What is being asked:
Render every line of the entries below as a Markdown table with the columns "Row" and "Line," numbering the rows and omitting blank lines. Leave the pictures out of the table.

++++++++++

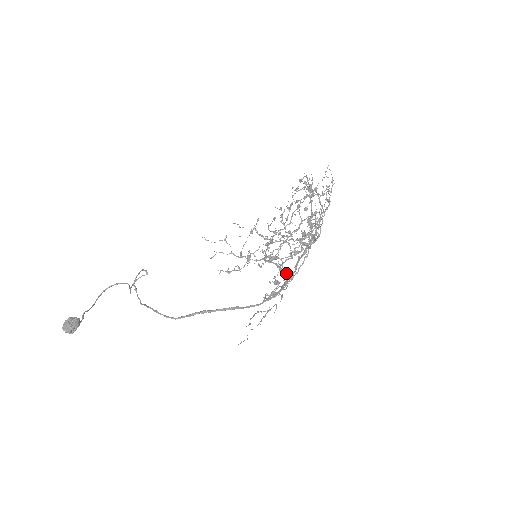
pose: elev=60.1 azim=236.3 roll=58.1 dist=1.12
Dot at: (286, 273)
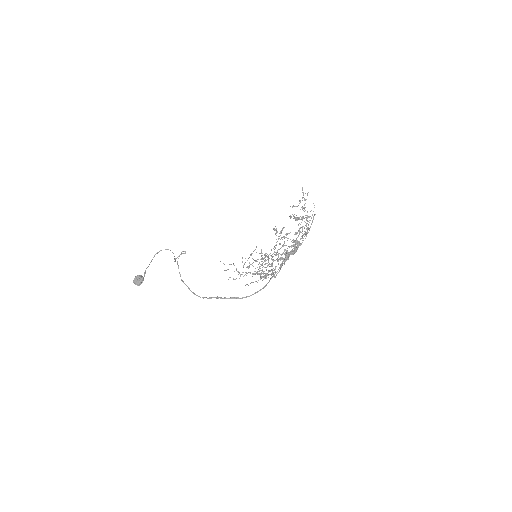
Dot at: (273, 272)
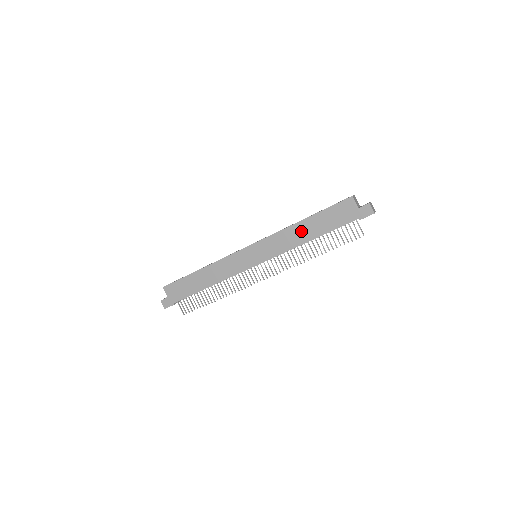
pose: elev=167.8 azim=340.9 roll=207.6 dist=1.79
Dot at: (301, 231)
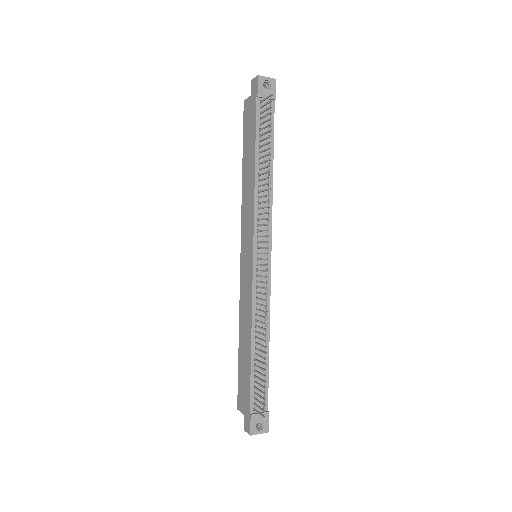
Dot at: (247, 178)
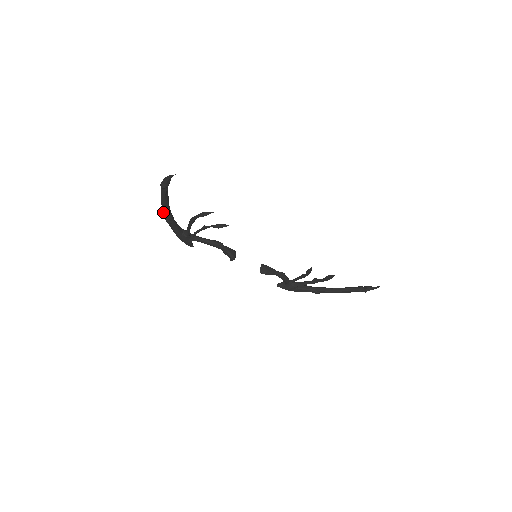
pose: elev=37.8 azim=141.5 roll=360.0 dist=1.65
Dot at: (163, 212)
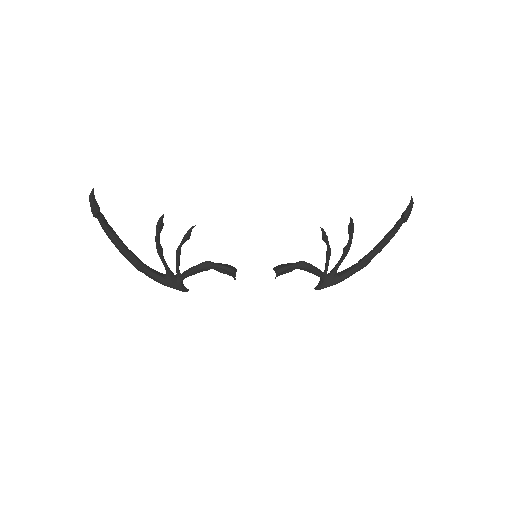
Dot at: (126, 258)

++++++++++

Answer to this problem:
| Row | Line |
|---|---|
| 1 | pose: elev=60.1 azim=236.3 roll=58.1 dist=1.12 |
| 2 | Dot at: (286, 273) |
| 3 | Dot at: (273, 272) |
| 4 | pose: elev=167.8 azim=340.9 roll=207.6 dist=1.79 |
| 5 | Dot at: (301, 231) |
| 6 | Dot at: (247, 178) |
| 7 | pose: elev=37.8 azim=141.5 roll=360.0 dist=1.65 |
| 8 | Dot at: (163, 212) |
| 9 | Dot at: (126, 258) |